STORED DATA
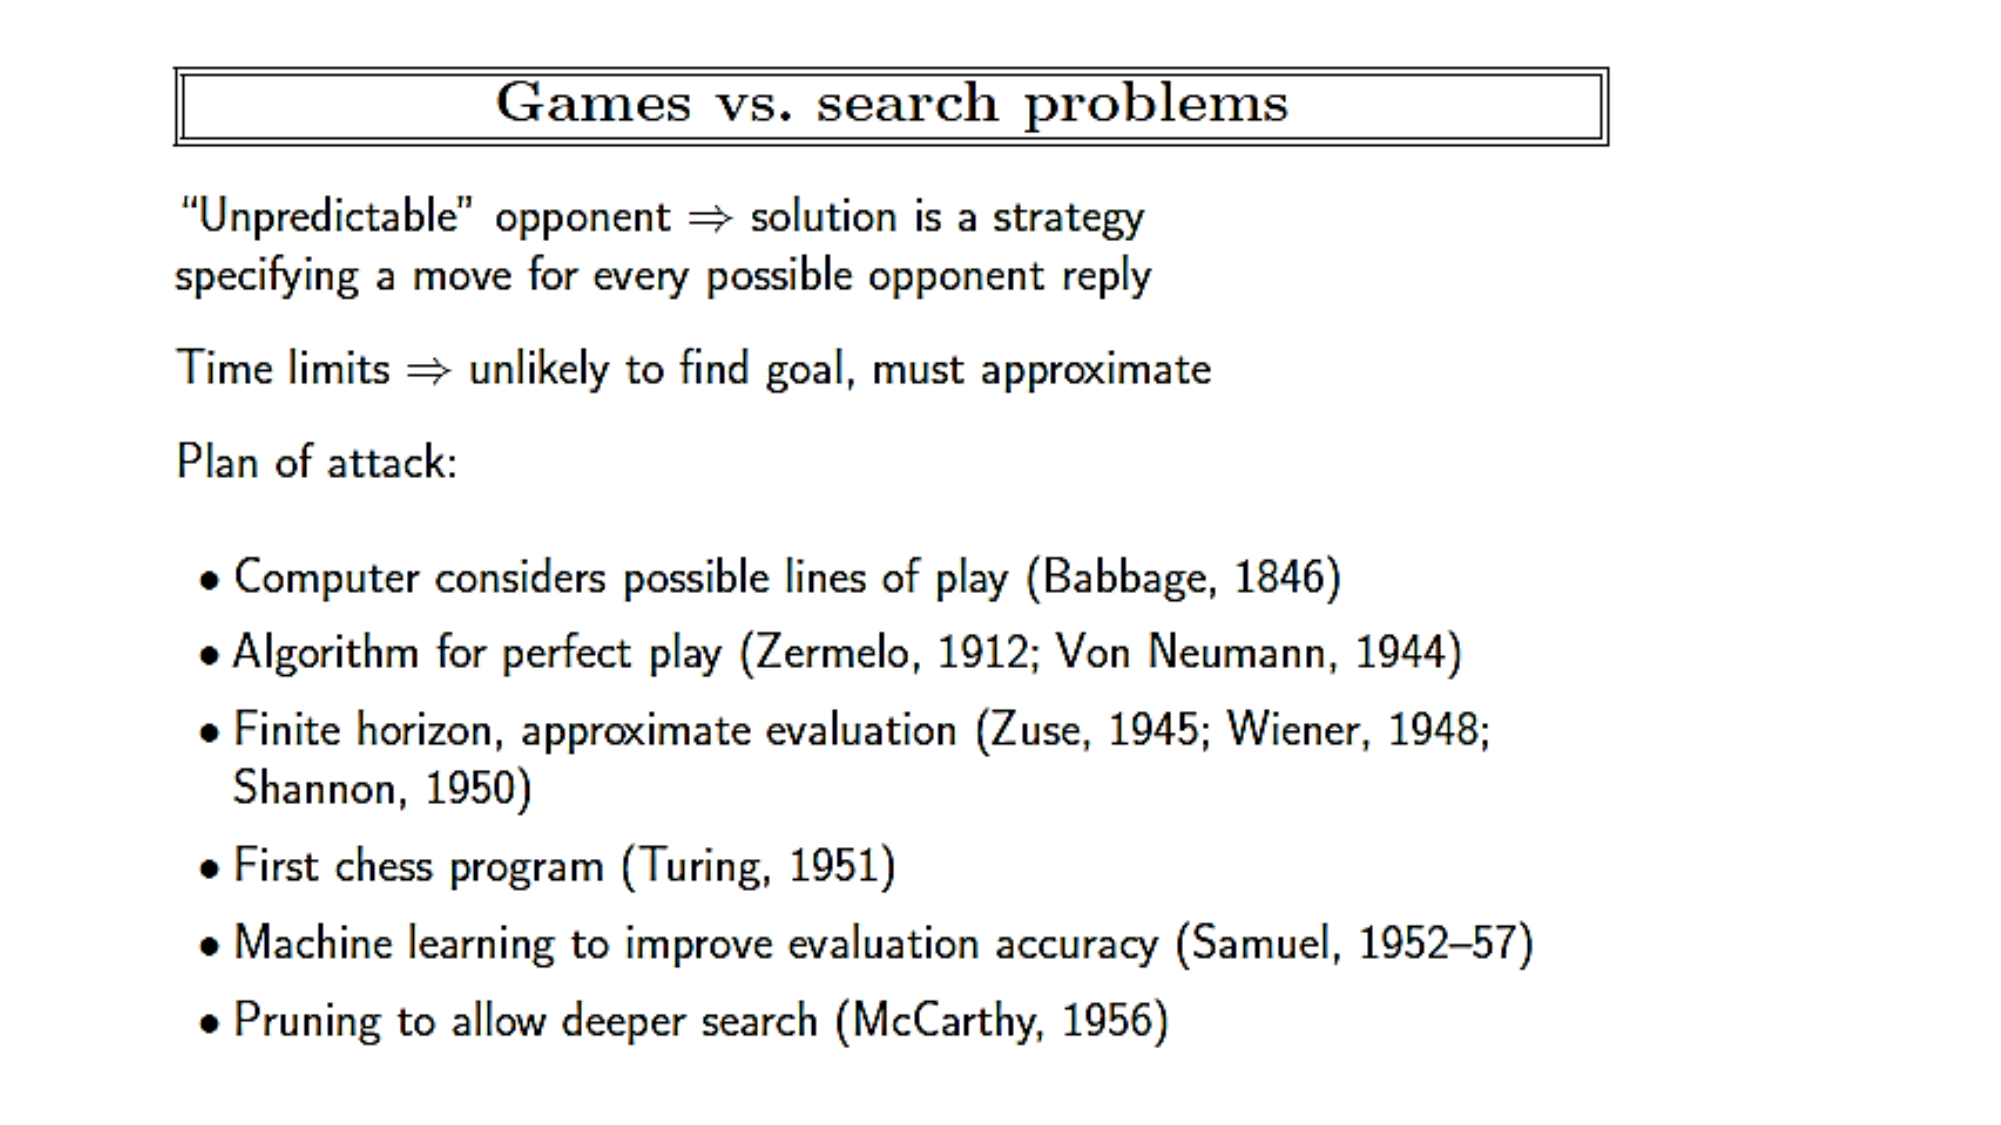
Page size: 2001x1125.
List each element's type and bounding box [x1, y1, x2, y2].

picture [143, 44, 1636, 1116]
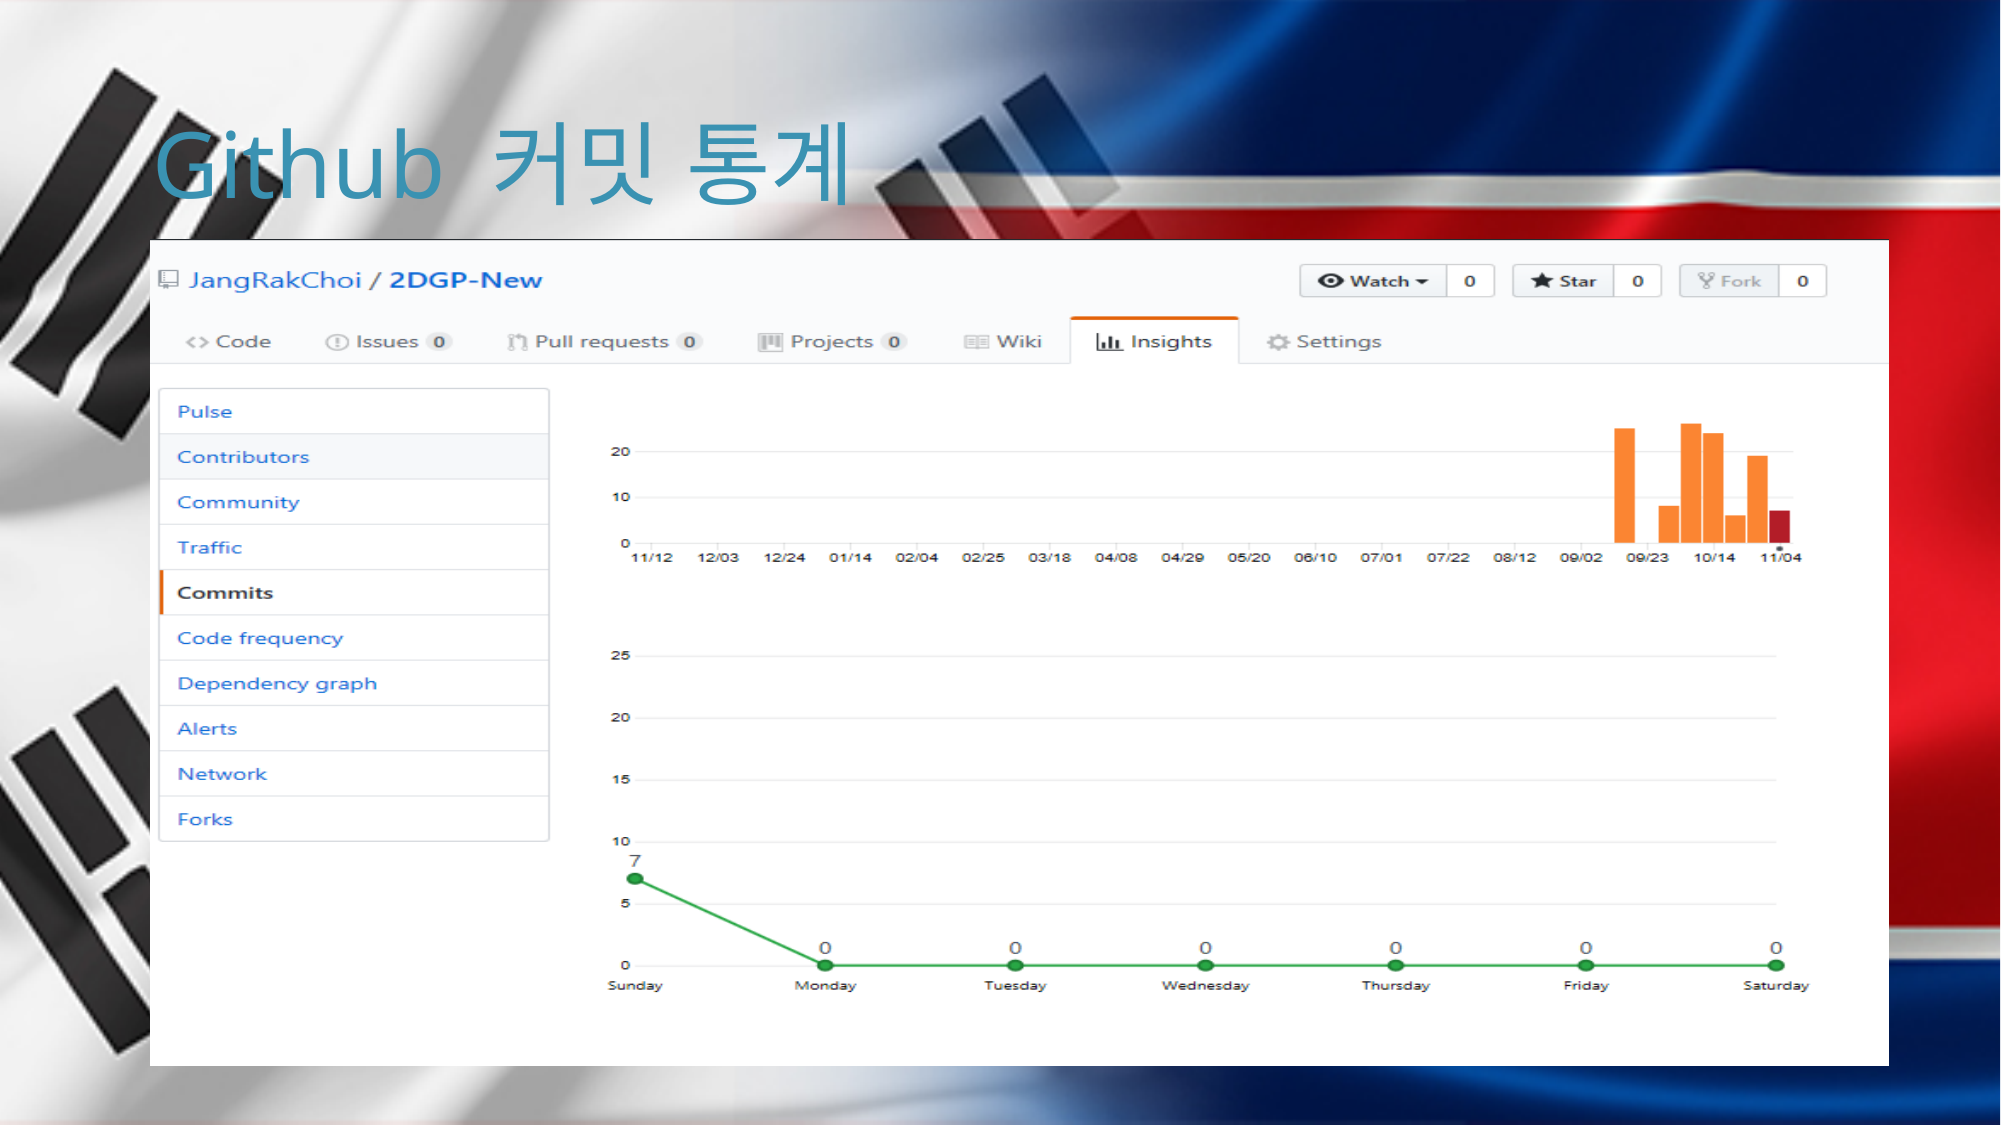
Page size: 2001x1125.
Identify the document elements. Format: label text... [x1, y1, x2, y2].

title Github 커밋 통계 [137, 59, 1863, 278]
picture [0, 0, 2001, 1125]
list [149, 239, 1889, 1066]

PROBLEM TO SOLVE
Write every record out again exactly, omitting the pictures they hold.

RESPONSE
Page size: 2001x1125.
List each element's type and bounding box [x1, y1, x2, y2].

picture [143, 44, 1636, 1116]
Page size: 2001x1125.
Identify the document elements. Format: label text... [x1, y1, x2, y2].

title Github 커밋 통계 [137, 59, 1863, 278]
picture [0, 0, 2001, 1125]
list [149, 239, 1889, 1066]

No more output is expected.